**Passage shown**
[Start of section]

Step 4: Draw a Selection
Now you can show the shell layer and hide the flower. For objects with a distinct shape, the Object Selection tool works well. To use it, drag across the shell, release the mouse, then add a layer mask. Refine the edges using the same methods as in the previous step.
Step 5: Arrange the Pieces
Show both the flower and shell layers, and then select the Move tool. You can move each layer by dragging it, or hover just outside a corner handle and drag to rotate it. To change a shape so it fits together with the other layer, select Transform Warp and drag the handles. Before you use Warp, Photoshop prompts you to convert each layer with a mask; right-click the layer and choose Convert to Smart Object.
Step 6: Give it Dimension
To create the illusion of depth, set one image to appear as if it overlaps another. One way to do this is to add a mask to the flower layer and then paint with black to hide part of the flower in front of the shell.
Step 7: Blend the Effect
For a natural lighting effect, select the shell layer and choose the Burn tool, then brush along the edges to add shadows.
Up to this point, you’ve edited the flower and shell separately. Now, you’ll make changes that will affect the flower and shell—and eventually the sky—together. Shift-click to select the flower and shell layers, then right-click and choose Merge Layers. Double-click the layer name if you’d like to rename it. A Brightness/Contrast adjustment layer helps the colors stand out. Add an adjustment layer and move it above the composite in the Layers panel. Then right-click and choose Create Clipping Mask to apply the changes to the image. Show the sky layer to see how the new background changes the look of the image.
Step 8: Boost the Colors
A Levels adjustment layer increases the intensity of the blue in the sky and the contrast between the sky and the clouds. I used the Levels settings shown below and clipped the adjustment to the sky layer. Try different backgrounds to see the impact they have.

[End of section]

**Your tasks**
- 1) Answer these from the Photoshop tutorial, one per line:
(a) Which tool does Step 4 recommend for selecting the shell?
(b) What does Photoshop require each layer to be converted to before Transform Warp is used?
(c) Which tool adds shadows along the shell's edges in Step 7?
- 2) Condense the Photoshop tutorial's paragraph beginning "Up to this point" into a bulleted list that keeps its main facts.

**Data excerpt**
[Start of section]

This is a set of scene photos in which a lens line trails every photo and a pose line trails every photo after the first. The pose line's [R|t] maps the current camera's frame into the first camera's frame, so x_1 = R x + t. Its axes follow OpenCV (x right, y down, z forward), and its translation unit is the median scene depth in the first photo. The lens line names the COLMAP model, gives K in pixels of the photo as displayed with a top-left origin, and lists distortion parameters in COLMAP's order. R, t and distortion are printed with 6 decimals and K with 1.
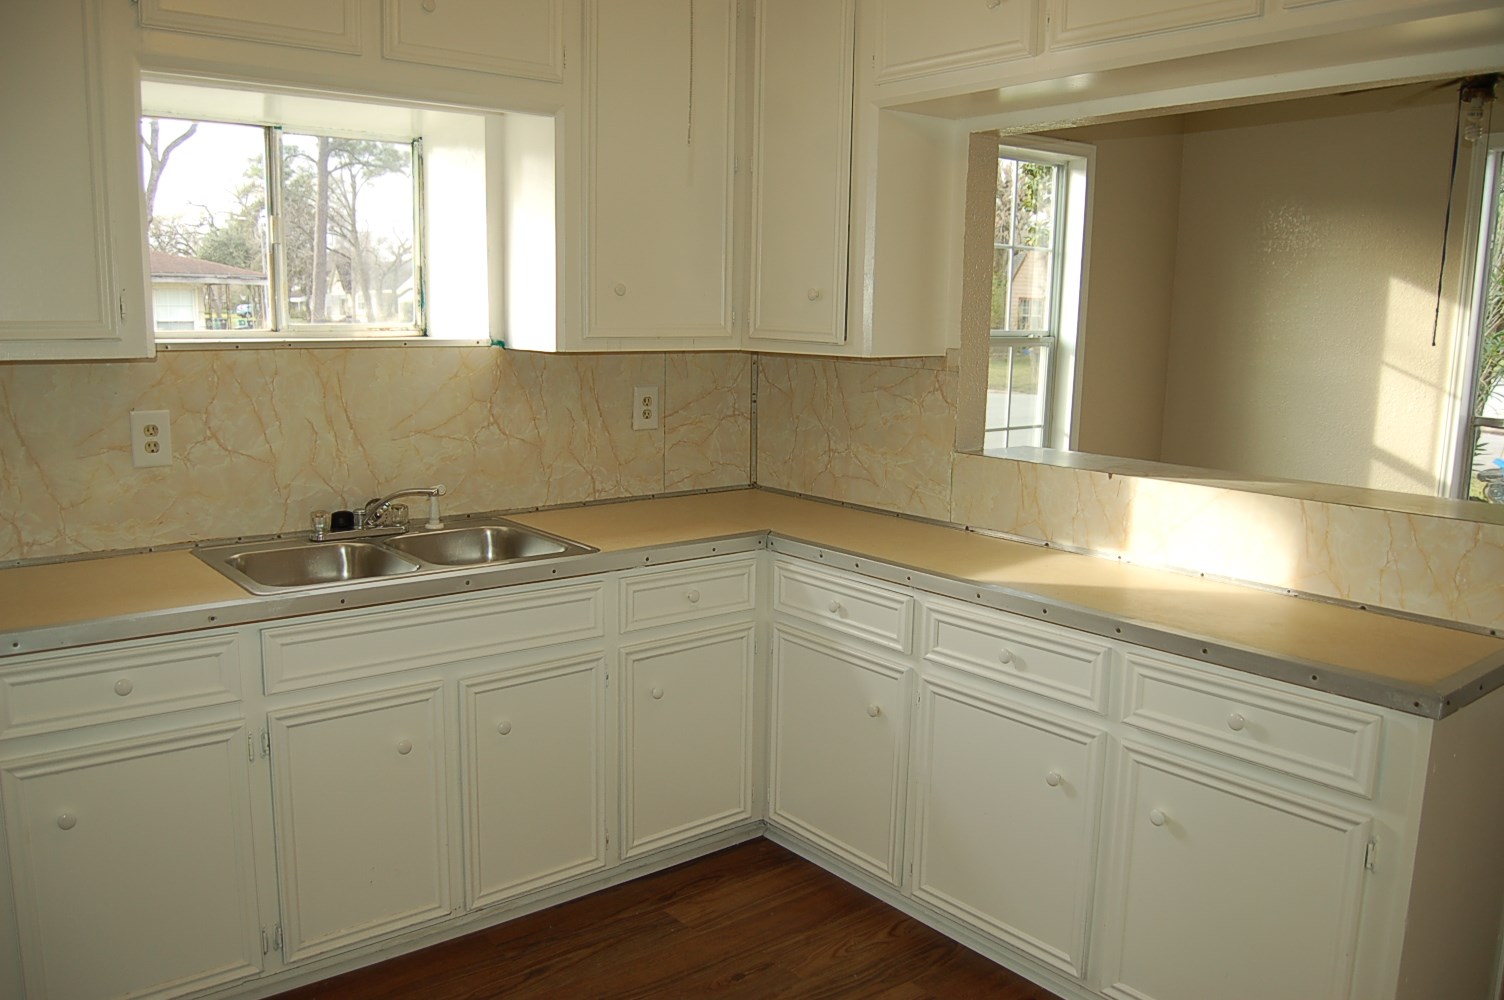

[End of section]

**Solution set**
- 1)
(a) The Object Selection tool.
(b) A Smart Object (right-click the layer and choose Convert to Smart Object).
(c) The Burn tool.

- 2)
- The flower and shell were edited separately until now. The next changes affect the flower, the shell and later the sky together.
- Shift-click the flower and shell layers, right-click, and choose Merge Layers. Double-click the layer name to rename it if desired.
- Add a Brightness/Contrast adjustment layer to make the colors stand out, and move it above the composite in the Layers panel.
- Right-click the adjustment layer and choose Create Clipping Mask to apply the changes to the image.
- Show the sky layer to see how the new background changes the look of the image.